▸ Problem requirements: Could you continue the mailing-list reply below about DigiKam keeping file permissions when importing images, starting after its final sentence?

▸ Document excerpt:
* * * * *

DigiKam and ACL
Toby Dickenson
toby at tarind.com
Wed Oct 4 07:14:10 UTC 2006
Bjarne Wichmann Petersen wrote:
> On Tuesday 03 October 2006 23:06, Toby Dickenson wrote:
>> Bjarne Wichmann Petersen wrote:
>> > DigiKam *insists* on not allowing anyone but the owner write-access for
>> > any files it creates.
>> Which files in particular?
>> > You must have done something else to make DigiKam behave. ;-)
>> Interesting.
>
> I got a step further. DigiKam *doesn't* remove permission-bit. It just
> keeps the bits from the original. So if a files "test.jpg" have the
> following permission:
>
> test.jpg -rwxr-xr-x
>
> When I import this file into DigiKam, the permission-bits are the same
> (though the group have changed).
>
> So when the original has "-rwxrw-r-x" the imported pictures will have this
> as well.
>
> This is how it's done i konqueror and with cp as well, so I guess that is
> how it's supposed to be with linux.
Are you using the menu Album/Import/Images?
It looks like this is using the same 'file copy' library as Konqueror, which
does use the traditional unix behaviour of retaining permissions.

* * * * *

▸ Record extracts:
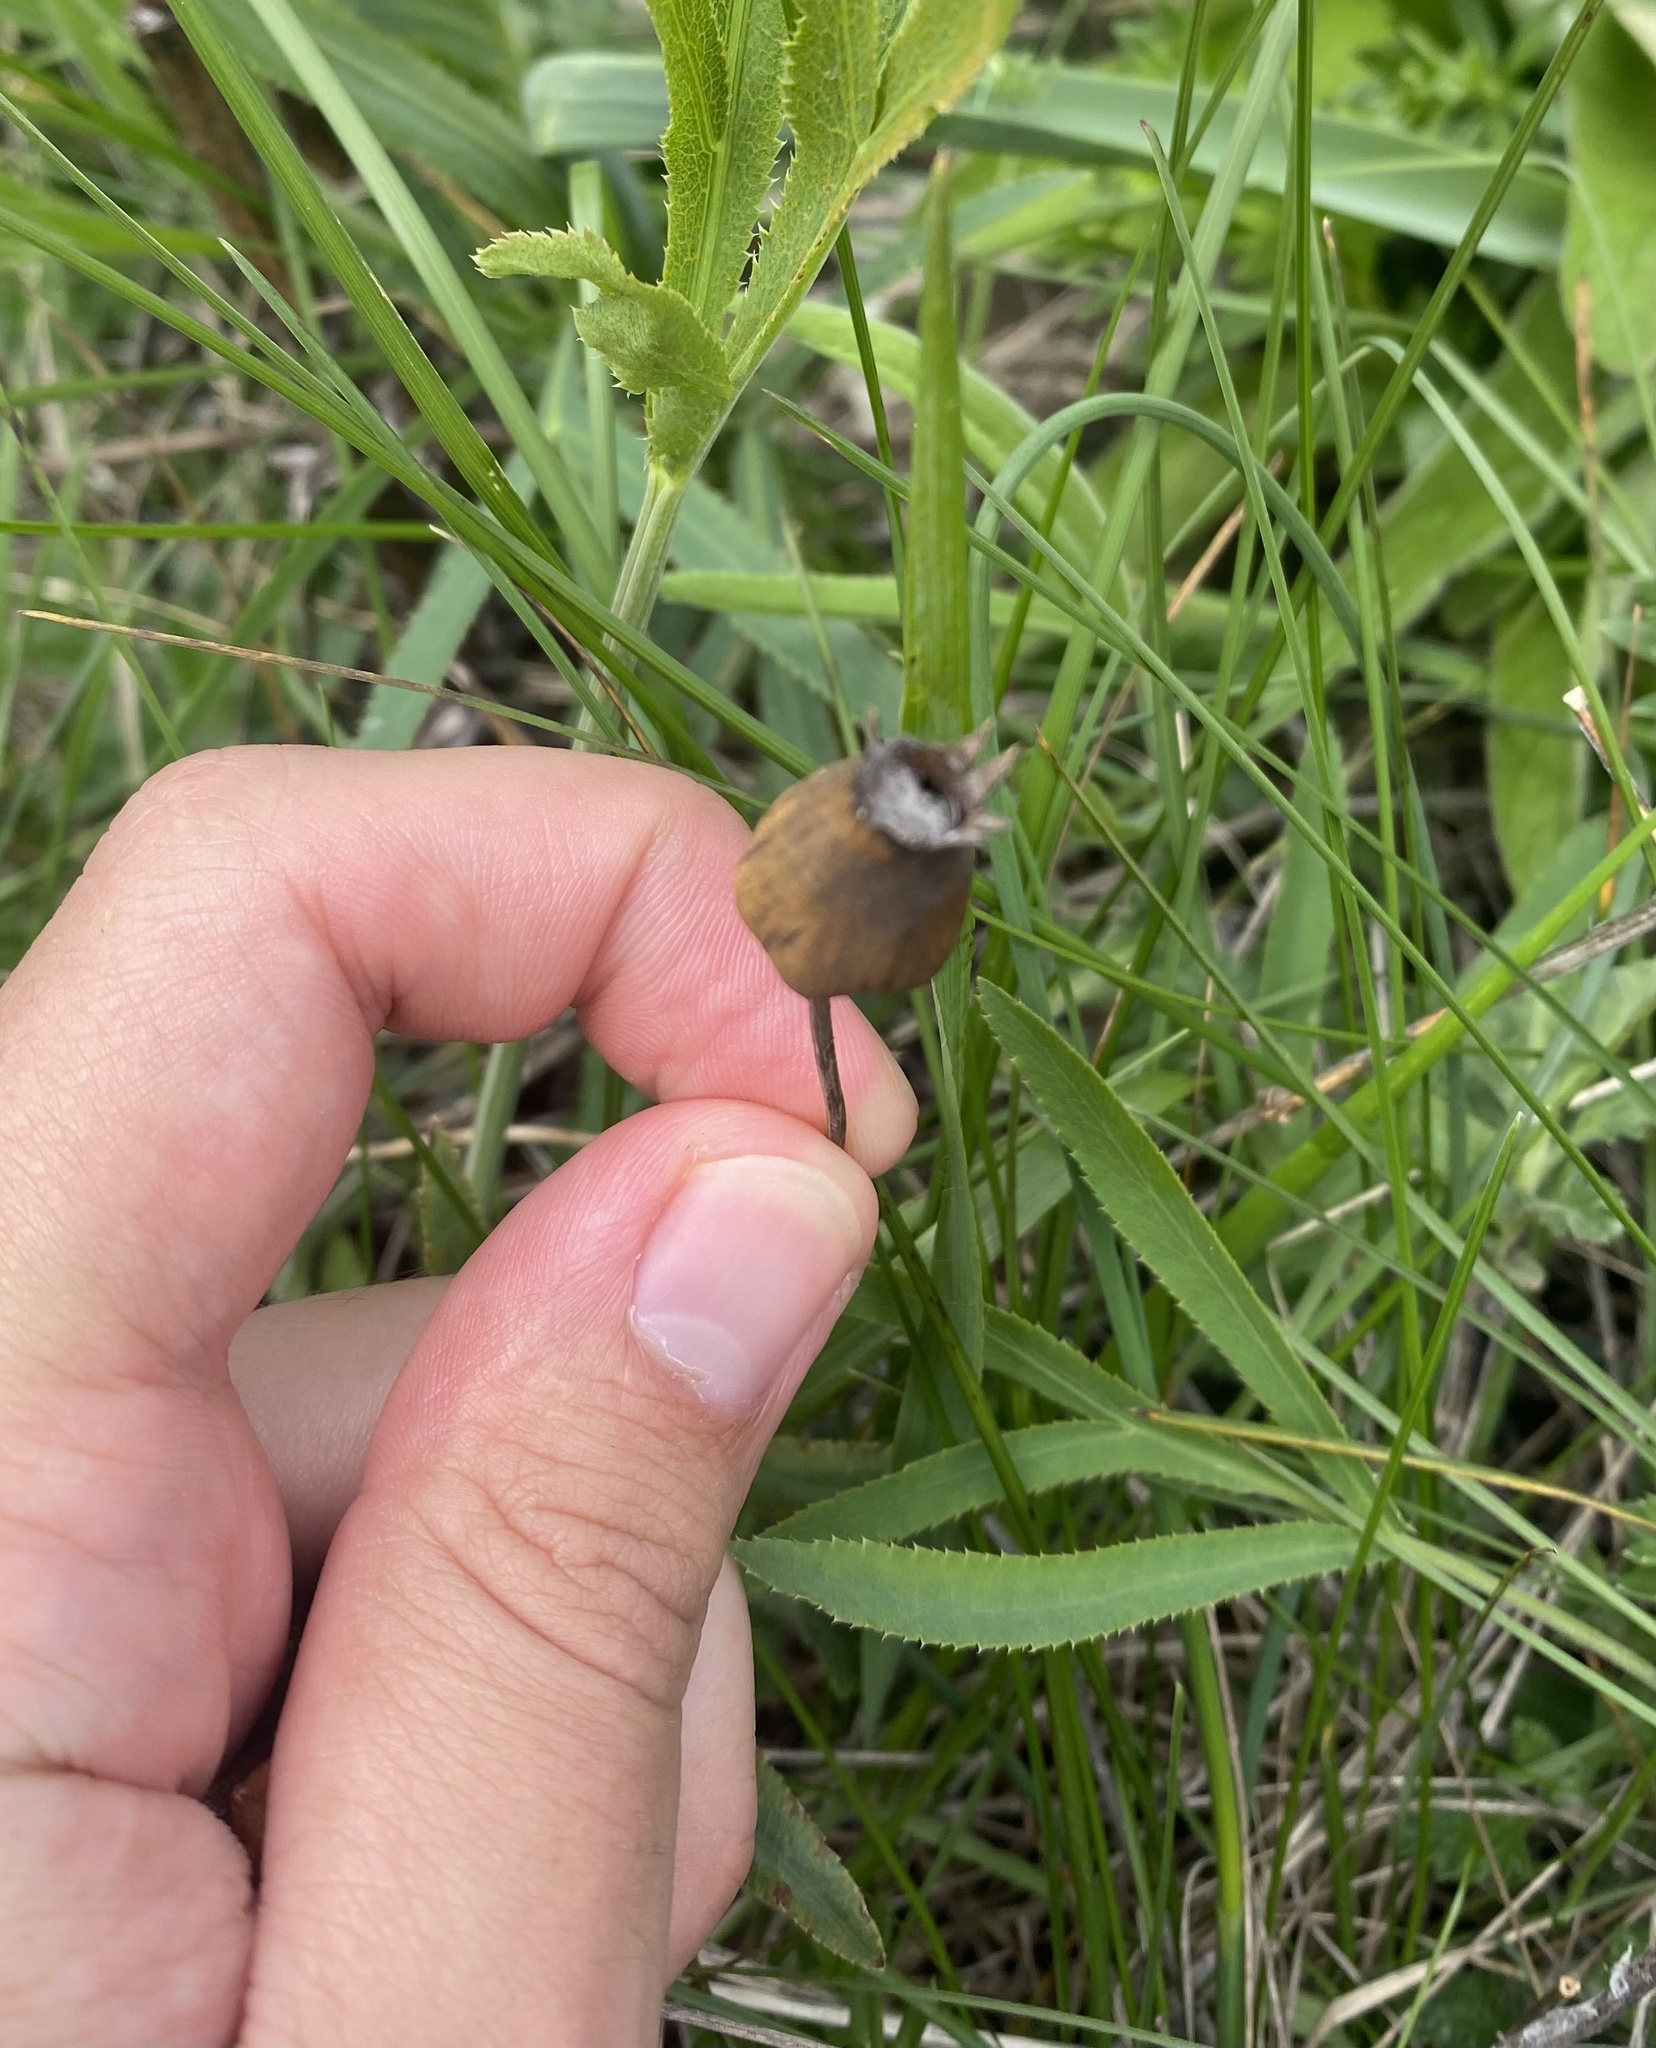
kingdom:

* * * * *

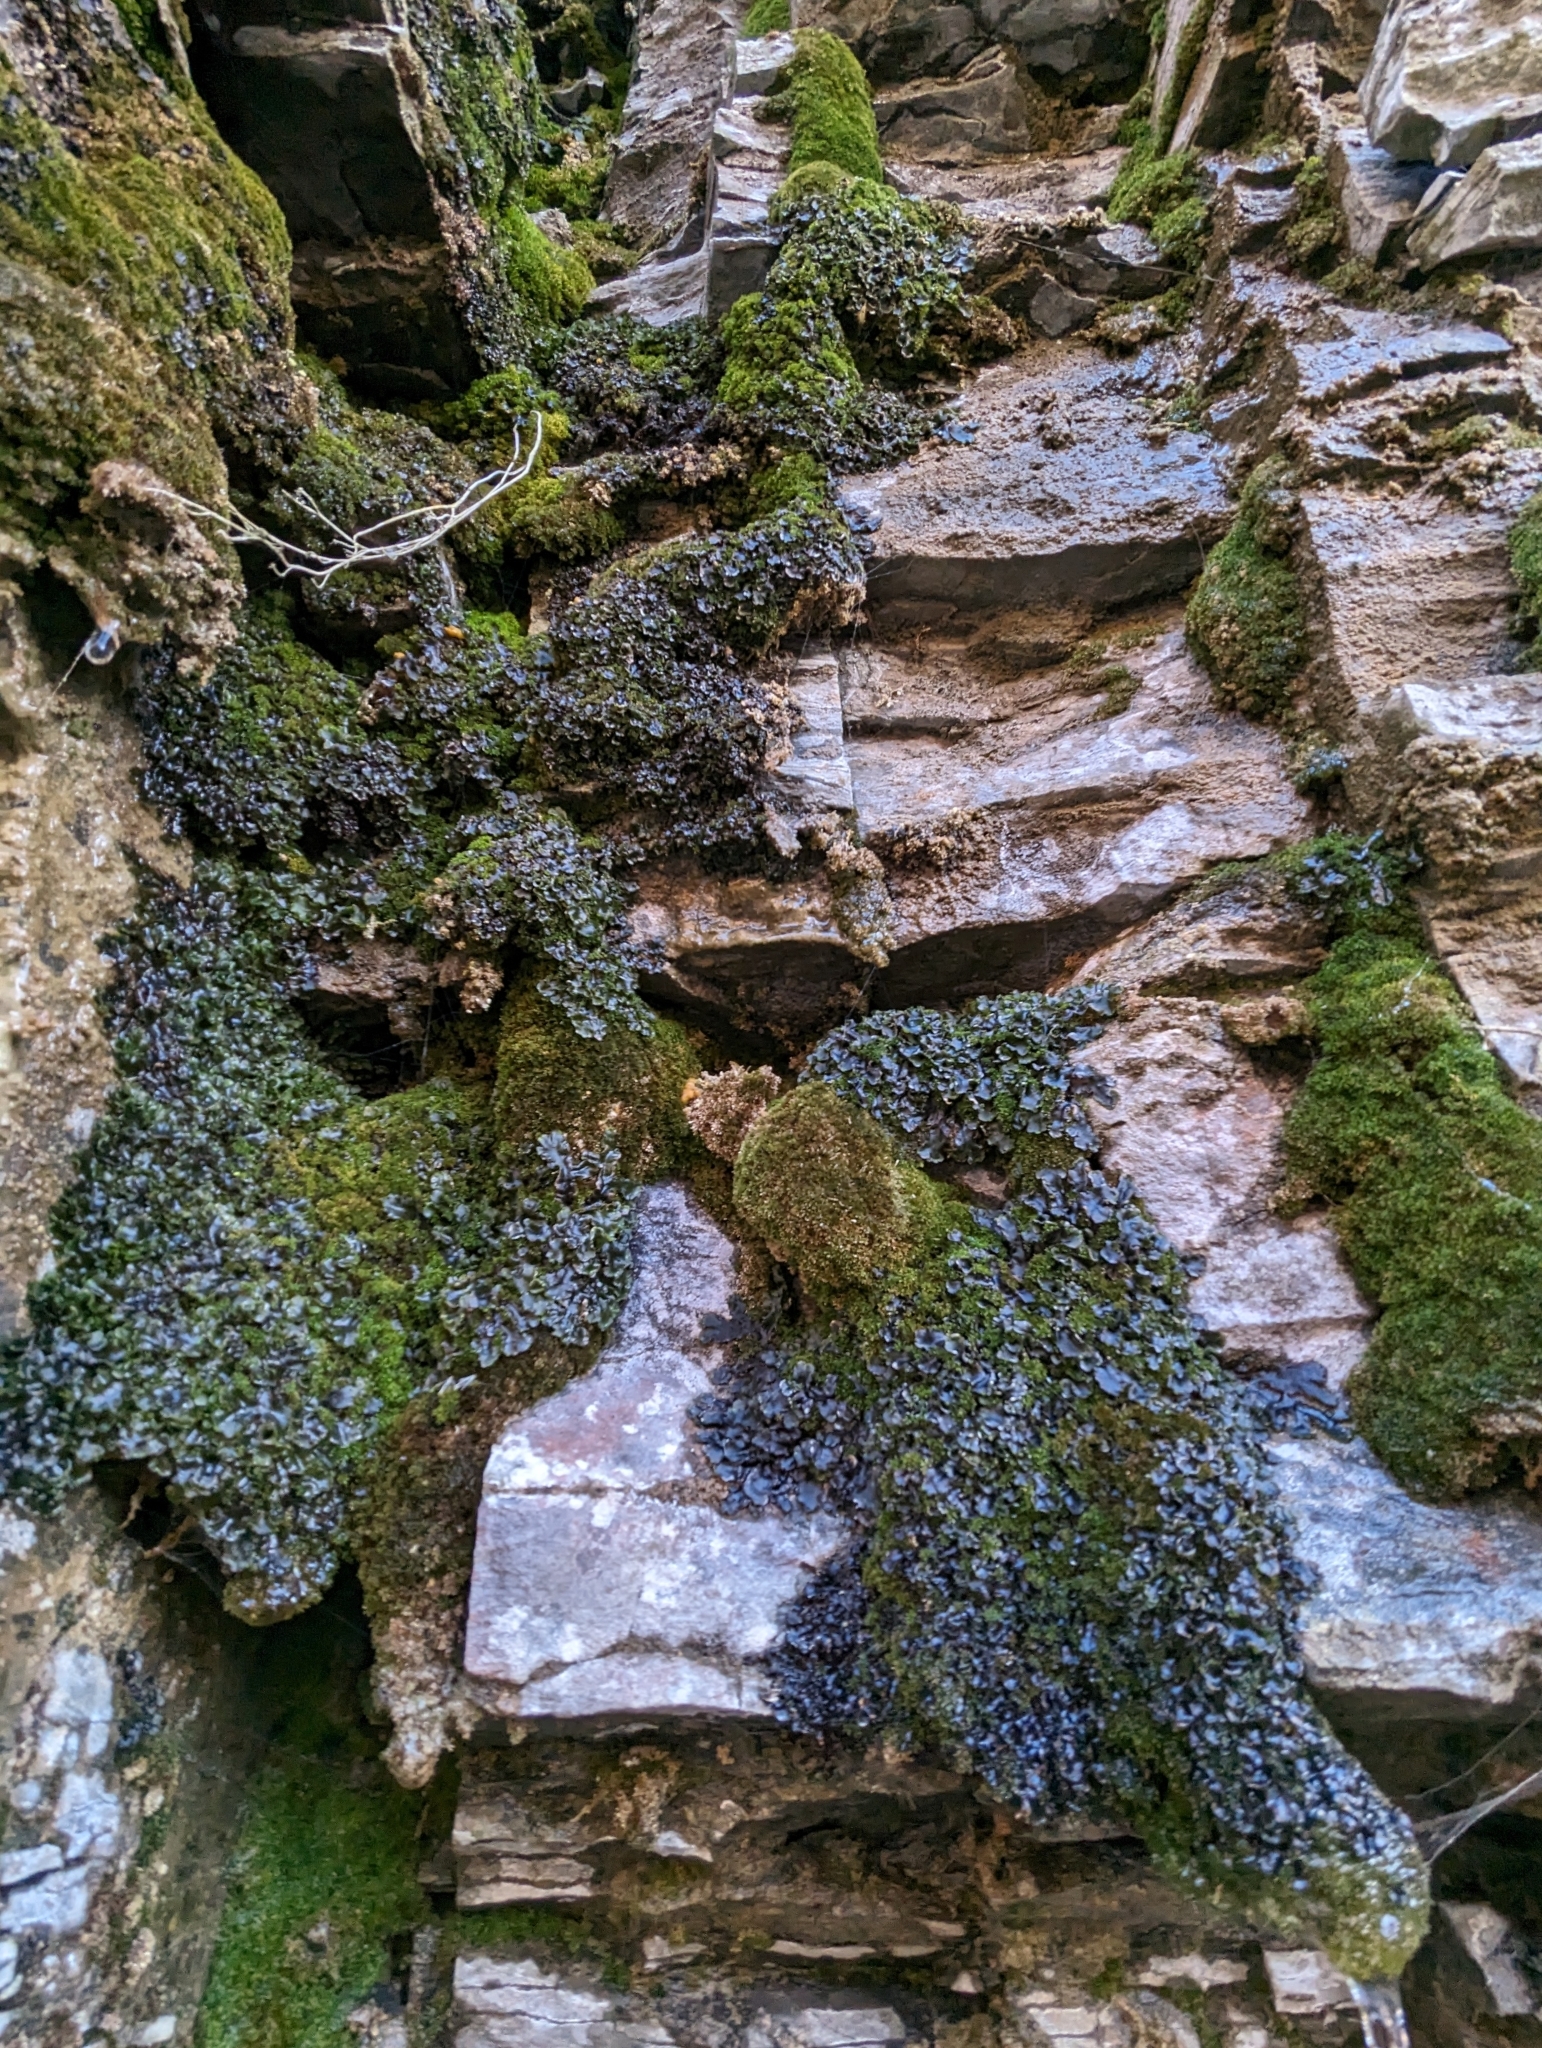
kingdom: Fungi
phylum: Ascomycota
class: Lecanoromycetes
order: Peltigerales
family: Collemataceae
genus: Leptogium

* * * * *

▸ Response for this exercise:
In digikam I am using the 'Camera' menu.
You have to tell digikam about your camera type; Camera/Add Camera, press
the "Add" button to show a very confusing dialog box, then pick "Mounted
Camera" off the list of camera types.
The 'Camera' menu then has a new entry for accessing this camera when
mounted. It has a nice gui for previewing photos, selectively downloading
them into a new album, and deleting them from the camera. It also uses
umask to set permissions on the downloaded file.
> My camera gets mounted as a USB mass-storage device, with the
> default-permission: "-rwx-r-x-r-x".
Thats also interesting. I am seeing files in mounted media using 0700
permissions (-rwx------). I wonder where that difference comes from.